Auf Wiedersehen „Kino 46“ – Abschiedsfest und mehr

Nach den letzten Klängen des Konzertfilmes mit dem passenden Titel: „The Last Walz“ fällt morgen der letzte Vorhang für das „Kino 46“ in Walle. Danach ist an diesem Standort dann Schluss. 18,5 Jahre war das Kommunalkino an der Waller Heerstr. 46 beheimatet. Eine lange Zeit in der es vielen Waller ans Herz gewachsen ist.

Ich selbst habe das Kino 46 leider erst relativ spät vor vier Jahren für mich entdeckt. Davor war mein Blick doch sehr auf Hamburg gerichtet, was sowohl berufliche, als auch private Gründe hatte. Dabei lag das Gute doch so nah! Vor zwei Jahren bin ich dann ganz in die Nähe gezogen, aber mit diesem Katzensprung ist es nun vorbei. Ab voraussichtlich Mitte September muss ich mich in die Linie 10 oder die 26 (was zwar etwas länger dauert, aber weitaus angenehmer ist) schwingen, um ins Kommunalkino zu kommen. Aber das wird dann nicht mehr das alte „Kino 46“ sein, sondern das neue „City 46“, welches dann in der Birkenstr. im ehemaligen City Kino seine neue Heimat haben wird.

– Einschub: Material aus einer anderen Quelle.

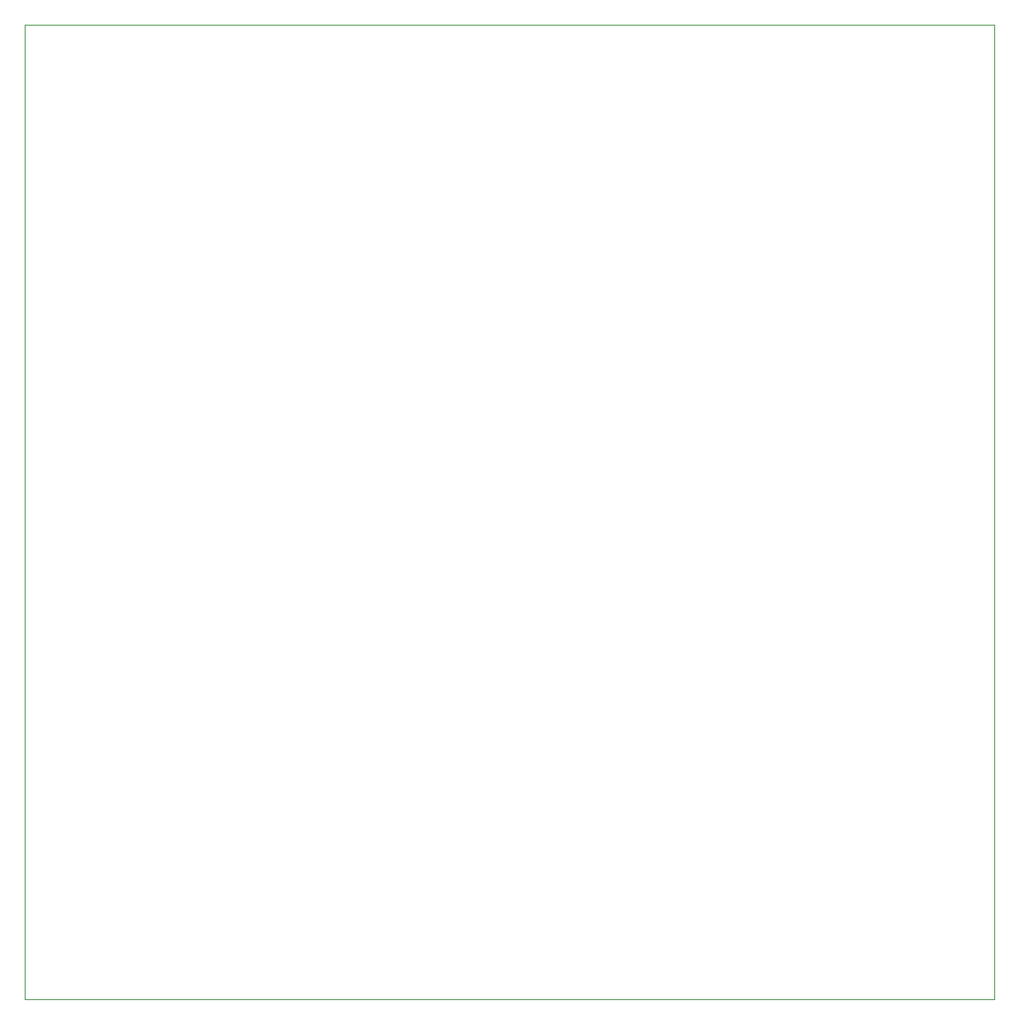
<source format=gm1>
G04 #@! TF.GenerationSoftware,KiCad,Pcbnew,(6.0.10-0)*
G04 #@! TF.CreationDate,2023-03-02T00:17:39-06:00*
G04 #@! TF.ProjectId,445_board,3434355f-626f-4617-9264-2e6b69636164,rev?*
G04 #@! TF.SameCoordinates,Original*
G04 #@! TF.FileFunction,Profile,NP*
%FSLAX46Y46*%
G04 Gerber Fmt 4.6, Leading zero omitted, Abs format (unit mm)*
G04 Created by KiCad (PCBNEW (6.0.10-0)) date 2023-03-02 00:17:39*
%MOMM*%
%LPD*%
G01*
G04 APERTURE LIST*
G04 #@! TA.AperFunction,Profile*
%ADD10C,0.100000*%
G04 #@! TD*
G04 APERTURE END LIST*
D10*
X103378000Y-52070000D02*
X202946000Y-52070000D01*
X202946000Y-52070000D02*
X202946000Y-152019000D01*
X202946000Y-152019000D02*
X103378000Y-152019000D01*
X103378000Y-152019000D02*
X103378000Y-52070000D01*
M02*

</source>
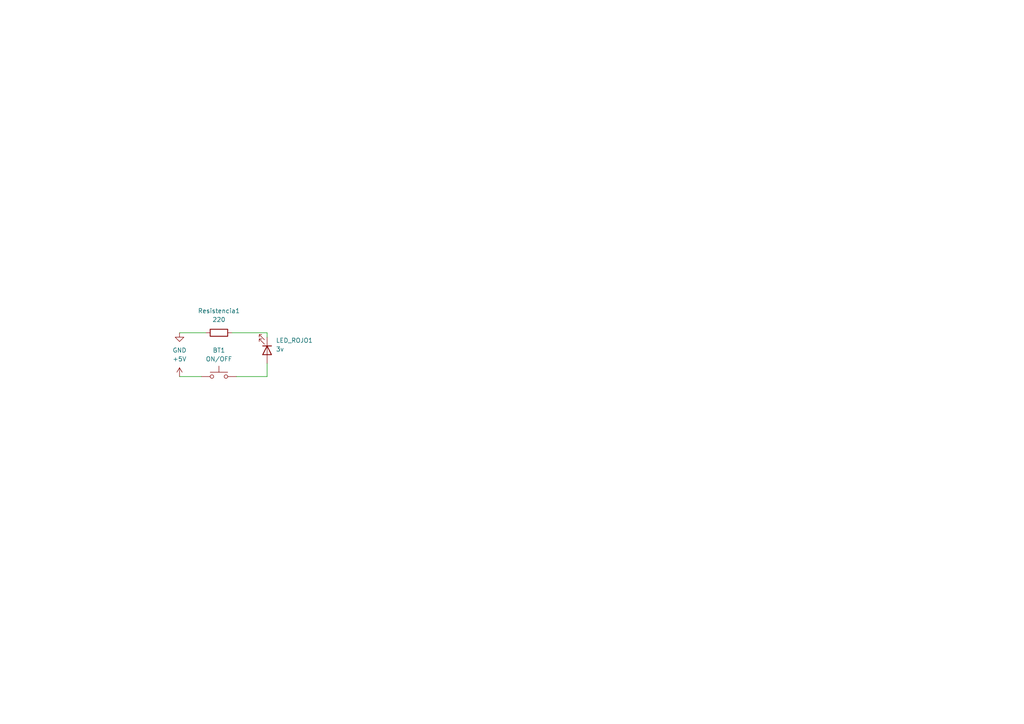
<source format=kicad_sch>
(kicad_sch (version 20211123) (generator eeschema)

  (uuid cbc74e60-4b09-4cf4-a140-397a8de168f2)

  (paper "A4")

  


  (wire (pts (xy 52.07 96.52) (xy 59.69 96.52))
    (stroke (width 0) (type default) (color 0 0 0 0))
    (uuid 0d9db722-11e5-4154-8c3e-75f4832695df)
  )
  (wire (pts (xy 68.58 109.22) (xy 77.47 109.22))
    (stroke (width 0) (type default) (color 0 0 0 0))
    (uuid 2276120b-72ca-4f74-92f9-bc2a9d6fddf7)
  )
  (wire (pts (xy 77.47 96.52) (xy 77.47 97.79))
    (stroke (width 0) (type default) (color 0 0 0 0))
    (uuid 56a9af92-2579-493b-a1ff-d6e740b87bf2)
  )
  (wire (pts (xy 77.47 109.22) (xy 77.47 105.41))
    (stroke (width 0) (type default) (color 0 0 0 0))
    (uuid 6cf3c35a-cb0d-43d0-82d5-8c6b95fa56f4)
  )
  (wire (pts (xy 67.31 96.52) (xy 77.47 96.52))
    (stroke (width 0) (type default) (color 0 0 0 0))
    (uuid 91fb50fa-ccd4-4e4c-9c5e-d67c1b871bf5)
  )
  (wire (pts (xy 52.07 109.22) (xy 58.42 109.22))
    (stroke (width 0) (type default) (color 0 0 0 0))
    (uuid c7d970b4-b8d0-4feb-95c7-9292e1c90ce7)
  )

  (symbol (lib_id "Device:R") (at 63.5 96.52 270) (unit 1)
    (in_bom yes) (on_board yes) (fields_autoplaced)
    (uuid 346723aa-4600-43fe-9b22-aa9228b44882)
    (property "Reference" "Resistencia1" (id 0) (at 63.5 90.17 90))
    (property "Value" "220" (id 1) (at 63.5 92.71 90))
    (property "Footprint" "Resistor_THT:R_Axial_DIN0207_L6.3mm_D2.5mm_P10.16mm_Horizontal" (id 2) (at 63.5 94.742 90)
      (effects (font (size 1.27 1.27)) hide)
    )
    (property "Datasheet" "~" (id 3) (at 63.5 96.52 0)
      (effects (font (size 1.27 1.27)) hide)
    )
    (pin "1" (uuid 221d43d9-c332-48b5-8d97-41b11865dccd))
    (pin "2" (uuid e5da36da-8a25-4279-b501-a4a31673c84b))
  )

  (symbol (lib_id "power:GND") (at 52.07 96.52 0) (unit 1)
    (in_bom yes) (on_board yes) (fields_autoplaced)
    (uuid 71860f95-bc32-4daa-a62f-c46ceb808acc)
    (property "Reference" "#PWR0101" (id 0) (at 52.07 102.87 0)
      (effects (font (size 1.27 1.27)) hide)
    )
    (property "Value" "GND" (id 1) (at 52.07 101.6 0))
    (property "Footprint" "Connector_Pin:Pin_D1.0mm_L10.0mm" (id 2) (at 52.07 96.52 0)
      (effects (font (size 1.27 1.27)) hide)
    )
    (property "Datasheet" "" (id 3) (at 52.07 96.52 0)
      (effects (font (size 1.27 1.27)) hide)
    )
    (pin "1" (uuid 218e25b4-1823-4be8-a6ff-cee591e61dc5))
  )

  (symbol (lib_id "Device:LED") (at 77.47 101.6 270) (unit 1)
    (in_bom yes) (on_board yes) (fields_autoplaced)
    (uuid 92e03f18-fe7c-4824-9d67-8181631ecd57)
    (property "Reference" "LED_ROJO1" (id 0) (at 80.01 98.7424 90)
      (effects (font (size 1.27 1.27)) (justify left))
    )
    (property "Value" "3v" (id 1) (at 80.01 101.2824 90)
      (effects (font (size 1.27 1.27)) (justify left))
    )
    (property "Footprint" "LED_THT:LED_D3.0mm_FlatTop" (id 2) (at 77.47 101.6 0)
      (effects (font (size 1.27 1.27)) hide)
    )
    (property "Datasheet" "~" (id 3) (at 77.47 101.6 0)
      (effects (font (size 1.27 1.27)) hide)
    )
    (pin "1" (uuid cca9f513-62d9-4319-8f5d-c041c7bd2e6a))
    (pin "2" (uuid 6192f8c9-b884-4684-951b-1ab2b0c52b52))
  )

  (symbol (lib_id "Switch:SW_Push") (at 63.5 109.22 0) (unit 1)
    (in_bom yes) (on_board yes) (fields_autoplaced)
    (uuid afe80bcc-767a-4fc9-bbc7-84a2076a67a9)
    (property "Reference" "BT1" (id 0) (at 63.5 101.6 0))
    (property "Value" "ON/OFF" (id 1) (at 63.5 104.14 0))
    (property "Footprint" "Button_Switch_THT:SW_PUSH_6mm" (id 2) (at 63.5 104.14 0)
      (effects (font (size 1.27 1.27)) hide)
    )
    (property "Datasheet" "~" (id 3) (at 63.5 104.14 0)
      (effects (font (size 1.27 1.27)) hide)
    )
    (pin "1" (uuid b068eae3-5669-4e7f-a9d1-91631c98297a))
    (pin "2" (uuid fb2bc880-c901-4ac2-b9af-204b4c9869d2))
  )

  (symbol (lib_id "power:+5V") (at 52.07 109.22 0) (unit 1)
    (in_bom yes) (on_board yes) (fields_autoplaced)
    (uuid b3d83ab9-bdaa-441c-9ff4-6802bce06413)
    (property "Reference" "#PWR0102" (id 0) (at 52.07 113.03 0)
      (effects (font (size 1.27 1.27)) hide)
    )
    (property "Value" "+5V" (id 1) (at 52.07 104.14 0))
    (property "Footprint" "Connector_Pin:Pin_D1.0mm_L10.0mm" (id 2) (at 52.07 109.22 0)
      (effects (font (size 1.27 1.27)) hide)
    )
    (property "Datasheet" "" (id 3) (at 52.07 109.22 0)
      (effects (font (size 1.27 1.27)) hide)
    )
    (pin "1" (uuid e0aa35b0-1fcb-4402-9fe8-3815179f7be3))
  )

  (sheet_instances
    (path "/" (page "1"))
  )

  (symbol_instances
    (path "/71860f95-bc32-4daa-a62f-c46ceb808acc"
      (reference "#PWR0101") (unit 1) (value "GND") (footprint "Connector_Pin:Pin_D1.0mm_L10.0mm")
    )
    (path "/b3d83ab9-bdaa-441c-9ff4-6802bce06413"
      (reference "#PWR0102") (unit 1) (value "+5V") (footprint "Connector_Pin:Pin_D1.0mm_L10.0mm")
    )
    (path "/afe80bcc-767a-4fc9-bbc7-84a2076a67a9"
      (reference "BT1") (unit 1) (value "ON/OFF") (footprint "Button_Switch_THT:SW_PUSH_6mm")
    )
    (path "/92e03f18-fe7c-4824-9d67-8181631ecd57"
      (reference "LED_ROJO1") (unit 1) (value "3v") (footprint "LED_THT:LED_D3.0mm_FlatTop")
    )
    (path "/346723aa-4600-43fe-9b22-aa9228b44882"
      (reference "Resistencia1") (unit 1) (value "220") (footprint "Resistor_THT:R_Axial_DIN0207_L6.3mm_D2.5mm_P10.16mm_Horizontal")
    )
  )
)

</source>
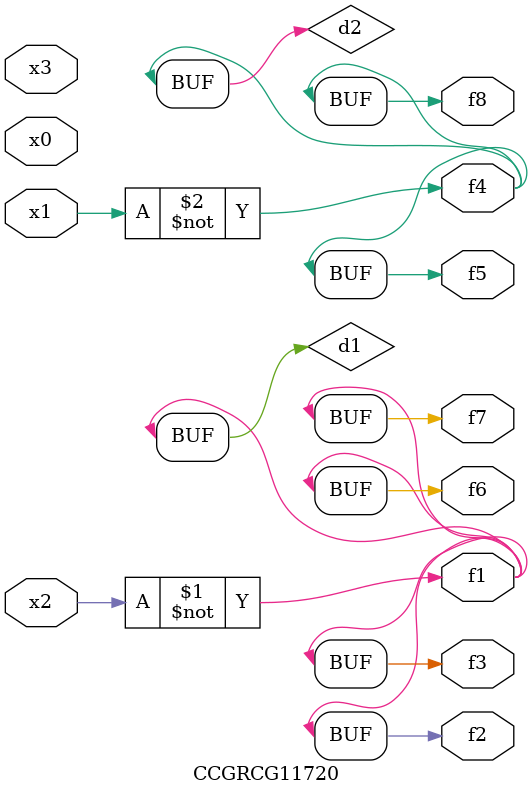
<source format=v>
module CCGRCG11720(
	input x0, x1, x2, x3,
	output f1, f2, f3, f4, f5, f6, f7, f8
);

	wire d1, d2;

	xnor (d1, x2);
	not (d2, x1);
	assign f1 = d1;
	assign f2 = d1;
	assign f3 = d1;
	assign f4 = d2;
	assign f5 = d2;
	assign f6 = d1;
	assign f7 = d1;
	assign f8 = d2;
endmodule

</source>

Aber bevor es soweit ist, hat sich das Kino 46 noch einmal einen schönen Schlusspunkt für die Zeit in Walle ausgedacht. Am Freitag, den 1.7. werden alle Interessierten zu einem kleinen Abschiedsfest ins Kino 46 geladen. Neben Snacks und Getränken werden beim Flohmarkt Plakate, Filmbücher und technische Geräte angeboten. Und nach Jürgen Kösters Film »Walle für Alle« um 20.30 (Eintritt frei) ist dann wirklich Schluss.

D.h., noch nicht so ganz. Es gibt noch eine hochinteressante Veranstaltung am Montag, den 4. Juli. Die berühmte arte-Sendung »Karambolage« (von der meine Frau und ich jeden keine Sendung verpassen) kommt dann um 20.00 Uhr ins Kino 46. Zum ersten Mal wird die humorvolle Sendung um deutsch-französische Unterschiede (und Gemeinsamkeiten) dem Bremer Publikum von ihrer Redakteurin Claire Doutriaux vorgestellt. Es werden neue Folgen gezeigt, ein Blick hinter die Kulissen riskiert und am Ende kann man Claire Doutriaux, die Erfinderin der Sendung, persönlich befragen.

Danach ist dann endgültig Schluss und in Walles letztem verbliebenen Kinosaal fällt der allerletzte Vorhang. Damit endet dann die Waller Kinogeschichte mit Namen wie Decla oder Kurbel, nach über 100 Jahren. Für immer?